[Exercise instructions]: Please change "Blog" to "Articles" in everything from the start of the material down to the line containing "大家好，在下废物一个，抱", and give that stretch again with nothing else altered.
++++ Dataset records
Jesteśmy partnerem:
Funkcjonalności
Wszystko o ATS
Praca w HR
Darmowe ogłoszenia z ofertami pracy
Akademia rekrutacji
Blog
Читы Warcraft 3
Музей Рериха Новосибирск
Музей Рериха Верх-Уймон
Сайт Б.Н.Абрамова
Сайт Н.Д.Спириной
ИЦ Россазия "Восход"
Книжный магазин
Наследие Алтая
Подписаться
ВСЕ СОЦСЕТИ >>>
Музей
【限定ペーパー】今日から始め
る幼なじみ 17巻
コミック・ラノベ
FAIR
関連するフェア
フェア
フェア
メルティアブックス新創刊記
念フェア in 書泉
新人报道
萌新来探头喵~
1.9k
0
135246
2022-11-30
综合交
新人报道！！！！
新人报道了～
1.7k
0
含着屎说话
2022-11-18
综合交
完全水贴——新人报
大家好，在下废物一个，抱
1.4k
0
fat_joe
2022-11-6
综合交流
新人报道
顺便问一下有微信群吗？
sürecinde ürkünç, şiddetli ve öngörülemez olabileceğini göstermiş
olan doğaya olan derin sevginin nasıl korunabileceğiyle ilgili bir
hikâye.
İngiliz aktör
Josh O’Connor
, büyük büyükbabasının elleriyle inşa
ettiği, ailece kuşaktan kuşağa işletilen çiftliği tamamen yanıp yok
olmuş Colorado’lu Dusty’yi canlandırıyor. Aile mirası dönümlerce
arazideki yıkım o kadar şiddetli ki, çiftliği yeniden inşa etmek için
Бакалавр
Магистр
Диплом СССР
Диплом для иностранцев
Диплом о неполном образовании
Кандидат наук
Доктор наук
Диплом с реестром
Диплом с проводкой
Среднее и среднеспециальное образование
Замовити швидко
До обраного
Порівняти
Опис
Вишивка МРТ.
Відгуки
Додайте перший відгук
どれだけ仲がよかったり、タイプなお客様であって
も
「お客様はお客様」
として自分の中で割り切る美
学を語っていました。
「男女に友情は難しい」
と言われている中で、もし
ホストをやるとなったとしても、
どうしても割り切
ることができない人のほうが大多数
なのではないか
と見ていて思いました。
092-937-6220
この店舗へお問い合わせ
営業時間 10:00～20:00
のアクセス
++++++++
[Task solution]:
Jesteśmy partnerem:
Funkcjonalności
Wszystko o ATS
Praca w HR
Darmowe ogłoszenia z ofertami pracy
Akademia rekrutacji
Articles
Читы Warcraft 3
Музей Рериха Новосибирск
Музей Рериха Верх-Уймон
Сайт Б.Н.Абрамова
Сайт Н.Д.Спириной
ИЦ Россазия "Восход"
Книжный магазин
Наследие Алтая
Подписаться
ВСЕ СОЦСЕТИ >>>
Музей
【限定ペーパー】今日から始め
る幼なじみ 17巻
コミック・ラノベ
FAIR
関連するフェア
フェア
フェア
メルティアブックス新創刊記
念フェア in 書泉
新人报道
萌新来探头喵~
1.9k
0
135246
2022-11-30
综合交
新人报道！！！！
新人报道了～
1.7k
0
含着屎说话
2022-11-18
综合交
完全水贴——新人报
大家好，在下废物一个，抱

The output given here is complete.